The VRP competition was well received by both the OR and ML communities. According to the organizers, 150 teams registered, 50 teams submitted, and there were approximately 800 submissions from all teams. Brandon and Yan formed a team, Miles To Go Before We Sleep (MTGBWS). The team also included SAS colleagues Steve Harenberg, Laci Ladanyi, and Rob Pratt. For the qualification phase, MTGBWS achieved first place for the static VRPTW, 13th place for the dynamic variant, and 7th place overall. For the final phase, MTGBWS finished in 4th place for static VRPTW, 7th place for the dynamic variant, and 5th place overall.

The main improvements made by MTGBWS came in two areas: software engineering and new dispatch heuristics. Extensive benchmarking and proper versioning helped the team to readily identify performance bottlenecks. This pushed the results of the static solver to the next level. To improve the dynamic VRPTW, MTGBWS tried several promising ideas. The most effective ones were the two novel dispatch heuristics. Rather than dispatching all optional customers, the dispatch heuristics selected only a subset of them based on the angle or distance with the depot and must-go customers. More details about the new methods and improvements by MTGBWS will be shared in a future post.
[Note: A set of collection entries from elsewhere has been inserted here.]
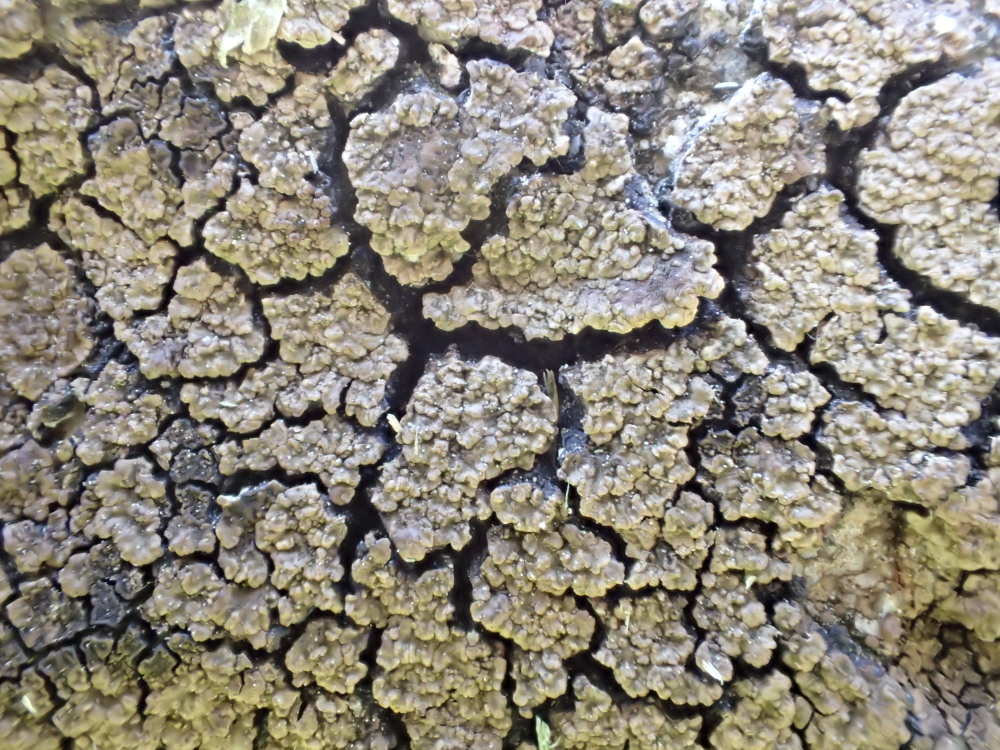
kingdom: Fungi
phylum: Ascomycota
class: Lecanoromycetes
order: Acarosporales
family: Acarosporaceae
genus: Acarospora
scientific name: Acarospora fuscata
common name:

Several important lessons were learned from this competition. Regarding the static VRPTW, there is minimal room for improvement in solution quality (measured by objective value) for the competition problem instances (data sets). Classical OR approaches can quickly find high-quality solutions for the static VRPTW on small and medium problem instances provided by the competition. The objective value difference between first place and 10th place was less than 0.1%. On the contrary, the dynamic VRPTW variant offers plenty of opportunities for enhancements across instances of all sizes. The objective value difference between first place and 10th place was more than 9%. Although OR approaches are still effective, ML approaches demonstrated huge potential. The top two teams for the dynamic VPRTW used neural networks in selecting which set of customers to visit next.

## Summary

NeurIPS 2022 provided an exciting opportunity for researchers and practitioners to share progress and brainstorm new ideas for advancing machine learning and its related fields. By organizing a workshop and participating in the VRP competition, we learned the latest developments in machine learning and made our own unique contribution to the community.